The Gathering Breaks AI

Limits of Poker AI and State Space 00:00

  • Research on AI in games like poker has been advanced due to manageable state spaces with limited hidden information.
  • In heads-up no-limit Texas Holdem, there are 1,326 possible states due to two hidden cards per player.
  • When playing six-handed poker, the number of possible hidden states increases linearly with more players, but remains computationally tractable.
  • AI for poker works by enumerating all possible states, assigning probabilities, and using neural nets for action selection.
  • As the number of hidden cards increases (as in Omaha poker), or in games with exponentially more possible states (like Stratego with 40 factorial states), these poker-based approaches become unworkable.

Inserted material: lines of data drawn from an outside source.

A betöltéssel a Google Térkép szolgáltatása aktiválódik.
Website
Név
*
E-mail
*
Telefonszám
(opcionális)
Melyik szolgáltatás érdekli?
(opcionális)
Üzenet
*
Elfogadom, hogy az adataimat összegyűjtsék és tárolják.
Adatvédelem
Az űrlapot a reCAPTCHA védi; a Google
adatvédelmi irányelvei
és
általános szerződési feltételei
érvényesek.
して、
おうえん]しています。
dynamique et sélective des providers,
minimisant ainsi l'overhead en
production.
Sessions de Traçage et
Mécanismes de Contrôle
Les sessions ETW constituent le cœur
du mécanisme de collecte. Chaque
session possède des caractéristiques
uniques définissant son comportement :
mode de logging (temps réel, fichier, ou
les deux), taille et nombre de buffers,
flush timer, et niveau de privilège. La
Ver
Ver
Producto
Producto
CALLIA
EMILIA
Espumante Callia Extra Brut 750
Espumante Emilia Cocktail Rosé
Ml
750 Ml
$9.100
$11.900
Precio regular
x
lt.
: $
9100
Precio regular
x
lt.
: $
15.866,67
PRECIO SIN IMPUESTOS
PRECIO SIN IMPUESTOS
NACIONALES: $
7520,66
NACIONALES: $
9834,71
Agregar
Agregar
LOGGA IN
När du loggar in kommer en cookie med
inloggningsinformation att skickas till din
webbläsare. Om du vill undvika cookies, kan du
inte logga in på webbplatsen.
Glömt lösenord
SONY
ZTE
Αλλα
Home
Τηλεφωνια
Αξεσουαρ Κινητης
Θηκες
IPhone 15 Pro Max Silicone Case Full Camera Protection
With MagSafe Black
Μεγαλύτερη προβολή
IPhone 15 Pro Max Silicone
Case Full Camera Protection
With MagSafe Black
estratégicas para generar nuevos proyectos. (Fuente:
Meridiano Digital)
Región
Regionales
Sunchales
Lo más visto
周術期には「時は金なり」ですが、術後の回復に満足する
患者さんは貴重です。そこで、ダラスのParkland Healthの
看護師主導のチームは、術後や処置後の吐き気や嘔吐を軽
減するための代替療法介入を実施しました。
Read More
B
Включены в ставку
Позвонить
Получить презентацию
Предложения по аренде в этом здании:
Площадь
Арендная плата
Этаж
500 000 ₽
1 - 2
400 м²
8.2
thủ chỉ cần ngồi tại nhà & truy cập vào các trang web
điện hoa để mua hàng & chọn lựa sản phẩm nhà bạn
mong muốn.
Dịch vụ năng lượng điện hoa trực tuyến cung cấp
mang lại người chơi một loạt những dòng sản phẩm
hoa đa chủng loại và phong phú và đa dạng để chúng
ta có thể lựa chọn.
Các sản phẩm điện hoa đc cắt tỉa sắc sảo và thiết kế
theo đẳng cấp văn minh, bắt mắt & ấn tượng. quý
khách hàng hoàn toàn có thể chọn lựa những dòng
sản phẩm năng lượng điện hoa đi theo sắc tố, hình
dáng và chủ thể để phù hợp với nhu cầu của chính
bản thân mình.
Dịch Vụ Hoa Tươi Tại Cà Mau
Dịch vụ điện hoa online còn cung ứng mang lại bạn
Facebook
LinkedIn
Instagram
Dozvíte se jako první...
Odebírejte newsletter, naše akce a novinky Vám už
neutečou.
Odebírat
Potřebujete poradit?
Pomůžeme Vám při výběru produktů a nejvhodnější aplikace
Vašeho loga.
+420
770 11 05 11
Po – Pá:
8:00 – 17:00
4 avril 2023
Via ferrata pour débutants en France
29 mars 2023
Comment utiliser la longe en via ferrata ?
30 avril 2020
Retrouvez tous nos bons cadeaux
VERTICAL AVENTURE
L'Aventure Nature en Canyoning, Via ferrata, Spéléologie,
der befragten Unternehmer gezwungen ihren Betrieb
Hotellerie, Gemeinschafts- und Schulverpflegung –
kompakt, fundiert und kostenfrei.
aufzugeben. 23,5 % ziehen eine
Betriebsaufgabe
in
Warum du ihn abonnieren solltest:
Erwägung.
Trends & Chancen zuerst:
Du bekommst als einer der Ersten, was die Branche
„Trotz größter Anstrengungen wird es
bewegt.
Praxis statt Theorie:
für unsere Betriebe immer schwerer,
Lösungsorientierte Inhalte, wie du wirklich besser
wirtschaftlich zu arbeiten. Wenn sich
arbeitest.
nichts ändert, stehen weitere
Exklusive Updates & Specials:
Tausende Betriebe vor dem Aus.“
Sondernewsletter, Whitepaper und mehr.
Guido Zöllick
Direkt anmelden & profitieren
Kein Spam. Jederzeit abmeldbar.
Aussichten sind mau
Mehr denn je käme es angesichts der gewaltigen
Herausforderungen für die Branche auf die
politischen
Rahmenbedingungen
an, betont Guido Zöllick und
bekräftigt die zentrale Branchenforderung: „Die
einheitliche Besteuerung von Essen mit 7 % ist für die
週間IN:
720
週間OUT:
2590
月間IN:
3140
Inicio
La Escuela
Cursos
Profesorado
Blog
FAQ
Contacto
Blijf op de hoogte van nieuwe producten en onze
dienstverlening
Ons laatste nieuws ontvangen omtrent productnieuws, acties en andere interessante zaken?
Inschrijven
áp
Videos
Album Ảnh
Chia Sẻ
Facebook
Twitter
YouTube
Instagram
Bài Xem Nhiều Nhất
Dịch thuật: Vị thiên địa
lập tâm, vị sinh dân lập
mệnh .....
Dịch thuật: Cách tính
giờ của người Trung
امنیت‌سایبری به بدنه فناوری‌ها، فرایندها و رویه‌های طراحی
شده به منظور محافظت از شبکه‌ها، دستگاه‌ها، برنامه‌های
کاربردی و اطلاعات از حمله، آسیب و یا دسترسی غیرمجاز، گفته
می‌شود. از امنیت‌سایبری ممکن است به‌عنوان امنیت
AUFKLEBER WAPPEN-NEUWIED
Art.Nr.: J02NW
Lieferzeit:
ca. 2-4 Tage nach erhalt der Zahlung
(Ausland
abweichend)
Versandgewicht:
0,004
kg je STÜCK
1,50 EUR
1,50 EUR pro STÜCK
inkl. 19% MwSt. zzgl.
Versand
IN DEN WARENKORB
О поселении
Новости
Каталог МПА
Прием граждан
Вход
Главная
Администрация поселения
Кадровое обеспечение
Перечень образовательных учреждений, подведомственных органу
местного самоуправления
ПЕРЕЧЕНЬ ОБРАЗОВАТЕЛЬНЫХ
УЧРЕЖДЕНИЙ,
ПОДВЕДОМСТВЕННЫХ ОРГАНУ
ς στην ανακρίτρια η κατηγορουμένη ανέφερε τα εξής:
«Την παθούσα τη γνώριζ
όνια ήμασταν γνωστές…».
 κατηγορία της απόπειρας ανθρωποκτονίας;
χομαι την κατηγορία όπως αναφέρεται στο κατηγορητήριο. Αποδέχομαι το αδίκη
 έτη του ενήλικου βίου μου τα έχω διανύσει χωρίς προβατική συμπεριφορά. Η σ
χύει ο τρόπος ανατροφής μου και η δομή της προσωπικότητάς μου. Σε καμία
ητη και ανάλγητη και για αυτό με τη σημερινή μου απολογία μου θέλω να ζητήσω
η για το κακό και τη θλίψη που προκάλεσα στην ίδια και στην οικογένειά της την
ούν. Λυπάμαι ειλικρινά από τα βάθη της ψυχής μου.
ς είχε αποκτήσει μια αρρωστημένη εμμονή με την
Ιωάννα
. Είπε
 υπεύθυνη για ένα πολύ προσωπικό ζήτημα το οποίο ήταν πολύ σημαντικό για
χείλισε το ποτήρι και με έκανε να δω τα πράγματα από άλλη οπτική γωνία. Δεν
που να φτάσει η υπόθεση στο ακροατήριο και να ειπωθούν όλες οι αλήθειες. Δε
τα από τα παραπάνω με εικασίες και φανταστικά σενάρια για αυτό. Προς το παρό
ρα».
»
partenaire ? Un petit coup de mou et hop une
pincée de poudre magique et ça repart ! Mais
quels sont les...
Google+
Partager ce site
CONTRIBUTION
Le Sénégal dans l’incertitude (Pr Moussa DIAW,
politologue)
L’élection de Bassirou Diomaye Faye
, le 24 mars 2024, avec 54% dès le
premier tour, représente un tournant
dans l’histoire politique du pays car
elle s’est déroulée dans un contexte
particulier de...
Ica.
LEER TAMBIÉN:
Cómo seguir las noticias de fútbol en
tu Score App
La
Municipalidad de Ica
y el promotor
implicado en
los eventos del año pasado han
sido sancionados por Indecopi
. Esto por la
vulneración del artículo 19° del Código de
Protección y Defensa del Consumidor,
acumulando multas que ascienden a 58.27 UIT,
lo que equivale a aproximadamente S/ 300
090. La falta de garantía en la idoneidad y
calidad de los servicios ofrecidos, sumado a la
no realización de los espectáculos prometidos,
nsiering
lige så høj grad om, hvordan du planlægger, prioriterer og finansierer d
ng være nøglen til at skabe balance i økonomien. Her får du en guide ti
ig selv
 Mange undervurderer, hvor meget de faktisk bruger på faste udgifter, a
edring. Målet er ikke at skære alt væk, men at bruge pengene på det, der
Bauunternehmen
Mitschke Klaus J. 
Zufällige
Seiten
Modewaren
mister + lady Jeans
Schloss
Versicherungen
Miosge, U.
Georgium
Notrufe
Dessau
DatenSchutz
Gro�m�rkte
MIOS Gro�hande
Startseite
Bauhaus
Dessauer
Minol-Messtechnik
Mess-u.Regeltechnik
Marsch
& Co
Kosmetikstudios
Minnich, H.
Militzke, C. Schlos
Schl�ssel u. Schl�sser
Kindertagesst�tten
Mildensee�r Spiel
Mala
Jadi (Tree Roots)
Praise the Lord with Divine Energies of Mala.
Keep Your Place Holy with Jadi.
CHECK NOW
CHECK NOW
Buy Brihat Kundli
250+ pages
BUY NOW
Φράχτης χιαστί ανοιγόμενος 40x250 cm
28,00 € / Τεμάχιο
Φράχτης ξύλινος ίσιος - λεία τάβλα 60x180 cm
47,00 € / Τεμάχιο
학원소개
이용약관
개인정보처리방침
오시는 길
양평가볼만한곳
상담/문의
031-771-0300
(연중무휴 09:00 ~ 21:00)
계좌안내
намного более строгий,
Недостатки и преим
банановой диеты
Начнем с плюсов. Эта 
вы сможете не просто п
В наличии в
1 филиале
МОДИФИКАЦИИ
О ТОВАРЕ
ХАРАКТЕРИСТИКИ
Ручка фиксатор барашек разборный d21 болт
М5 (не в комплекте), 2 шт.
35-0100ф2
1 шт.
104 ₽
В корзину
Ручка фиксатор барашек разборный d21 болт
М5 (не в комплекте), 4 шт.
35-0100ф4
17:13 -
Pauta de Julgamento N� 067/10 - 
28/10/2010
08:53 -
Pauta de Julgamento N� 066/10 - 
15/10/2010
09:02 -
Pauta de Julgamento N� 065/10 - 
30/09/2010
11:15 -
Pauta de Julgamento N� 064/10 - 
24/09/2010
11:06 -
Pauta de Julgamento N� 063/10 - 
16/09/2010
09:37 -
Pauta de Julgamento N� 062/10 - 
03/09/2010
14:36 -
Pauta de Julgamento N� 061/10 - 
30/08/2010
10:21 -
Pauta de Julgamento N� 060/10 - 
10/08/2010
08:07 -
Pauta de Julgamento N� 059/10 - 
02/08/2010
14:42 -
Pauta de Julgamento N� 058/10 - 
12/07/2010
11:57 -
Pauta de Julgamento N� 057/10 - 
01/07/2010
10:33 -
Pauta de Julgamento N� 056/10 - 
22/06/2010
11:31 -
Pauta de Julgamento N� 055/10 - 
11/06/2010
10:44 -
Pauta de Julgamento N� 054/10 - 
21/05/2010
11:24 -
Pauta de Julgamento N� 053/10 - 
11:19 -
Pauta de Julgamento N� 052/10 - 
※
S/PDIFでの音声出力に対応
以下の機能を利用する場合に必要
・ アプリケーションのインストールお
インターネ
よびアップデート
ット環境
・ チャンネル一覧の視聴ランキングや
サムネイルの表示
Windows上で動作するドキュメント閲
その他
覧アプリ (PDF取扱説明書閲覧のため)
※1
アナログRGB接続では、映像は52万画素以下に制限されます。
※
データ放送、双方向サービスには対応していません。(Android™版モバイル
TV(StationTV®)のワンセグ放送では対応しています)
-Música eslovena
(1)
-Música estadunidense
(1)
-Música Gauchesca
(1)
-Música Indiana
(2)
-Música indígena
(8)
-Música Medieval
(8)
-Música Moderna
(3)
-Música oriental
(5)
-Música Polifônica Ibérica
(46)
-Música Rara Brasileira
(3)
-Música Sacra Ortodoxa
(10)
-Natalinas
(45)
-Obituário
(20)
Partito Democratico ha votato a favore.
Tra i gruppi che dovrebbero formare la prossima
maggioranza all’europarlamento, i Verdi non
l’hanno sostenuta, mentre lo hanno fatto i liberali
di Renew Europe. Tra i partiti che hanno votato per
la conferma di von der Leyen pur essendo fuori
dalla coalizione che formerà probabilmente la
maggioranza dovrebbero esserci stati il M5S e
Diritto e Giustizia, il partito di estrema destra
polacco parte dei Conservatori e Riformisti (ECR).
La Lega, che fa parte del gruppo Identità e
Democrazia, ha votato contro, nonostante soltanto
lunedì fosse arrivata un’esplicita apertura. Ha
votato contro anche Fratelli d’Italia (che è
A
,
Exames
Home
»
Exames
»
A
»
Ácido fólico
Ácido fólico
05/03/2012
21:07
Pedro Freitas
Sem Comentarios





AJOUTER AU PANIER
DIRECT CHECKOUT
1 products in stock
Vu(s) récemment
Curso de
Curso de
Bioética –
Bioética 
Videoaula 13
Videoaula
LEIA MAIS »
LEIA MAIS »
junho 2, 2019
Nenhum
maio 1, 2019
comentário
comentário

Challenges for AI in Complex Games Like Magic the Gathering 01:36

  • Existing poker AI techniques do not work "out of the box" for games with vast state spaces such as Magic the Gathering or Stratego.
  • There is ongoing research on coping with high-complexity hidden-information games, as enumerative approaches break down at large scales.
  • Model-free reinforcement learning (RL) does not suffer from the same state space explosion and may be adaptable for superhuman play in Magic the Gathering.
  • The more promising avenue is developing general reasoning AI approaches that are not restricted by the limitations of poker-style search techniques.
  • With progress in general reasoning and RL, an AI capable of superhuman Magic the Gathering gameplay is expected to emerge eventually.